President-elect Clinton picked Sen. Lloyd Bentsen, D-Texas, to be his treasury secretary to send the political signal that the deadlock between the White House and Congress is over and to assure the financial markets of a calm, steady hand on the nation's economic levers, Clinton advisers said Saturday.
But these advisers, in Washington and in Arkansas, also said Bentsen's selection and the fact that the top candidates for the directorship of the Office of Management and Budget also come from Congress indicated how, after 12 years of Republican presidents, Congress is the only realistic place to turn for experts who have dealt with pivotal matters like taxes and the budget deficit.Clinton apparently set aside concerns that Bentsen might be more valuable as chairman of the Senate Finance Committee, his current post, and that Republicans might win his Senate seat in Texas in a special election next spring.
Sen. Daniel Patrick Moynihan, D-N.Y., said that if he replaced Bentsen as finance chairman, as he expected, his most important priority would be "to get the president's agenda through."
Clinton is expected to announce his choice of Bentsen on Wednesday or Thursday after returning to Little Rock from a two-day trip to Chicago and Washington.

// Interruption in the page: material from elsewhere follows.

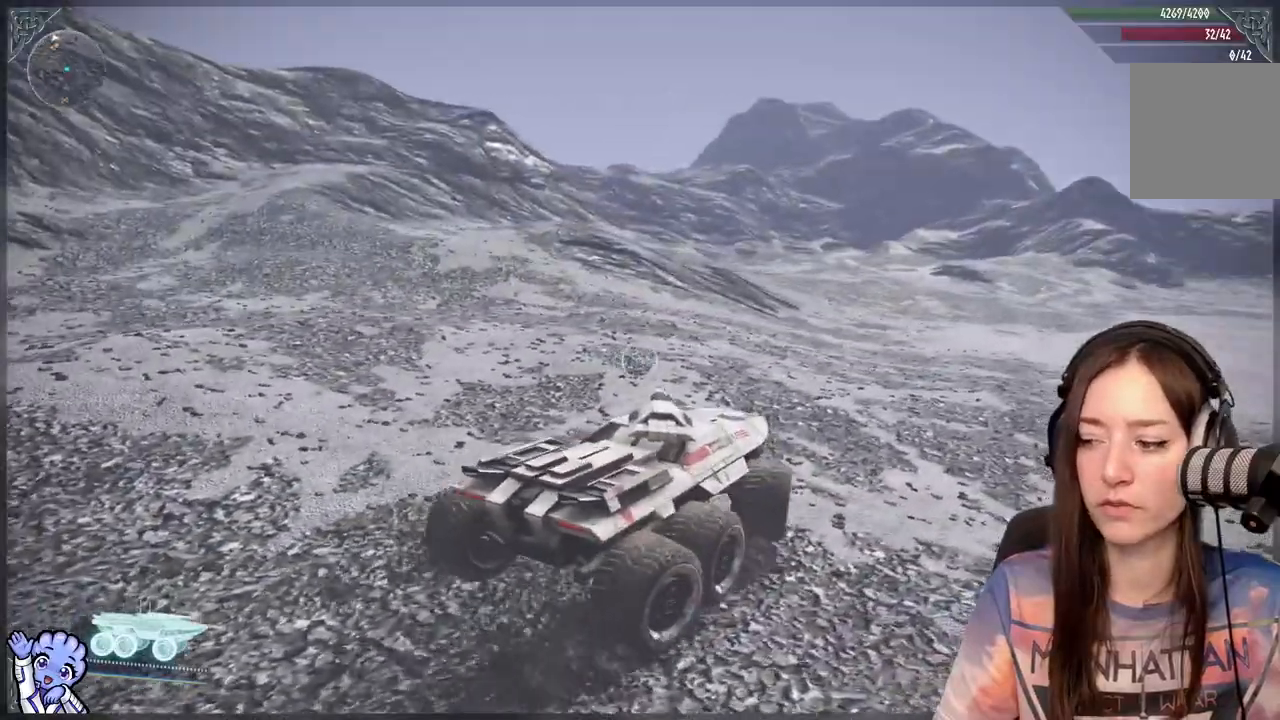
{"buttons": [], "left_stick": "up-left", "right_stick": "left", "events": [[350, "right_stick", "left"]]}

Clinton aides said the selections for some other top economic posts would probably be announced then as well but that the need to complete background checks might delay some announcements.
Roger Altman, a Wall Street investment banker who was a student at Georgetown University with Clinton in the 1960s, is in line to be deputy treasury secretary, the staff assistants said.
In selecting Bentsen, 71, Clinton turned to a veteran lawmaker whose steady temperament and states-man-like presence became nationally known in 1988 when he was the Democratic vice presidential candidate.
A Clinton adviser said Bentsen's main asset in the president-elect's eyes was his "deep knowledge of Congress."
"The issue of overcoming gridlock is fundamental to the success of his presidency, both substantively and politically," the adviser said.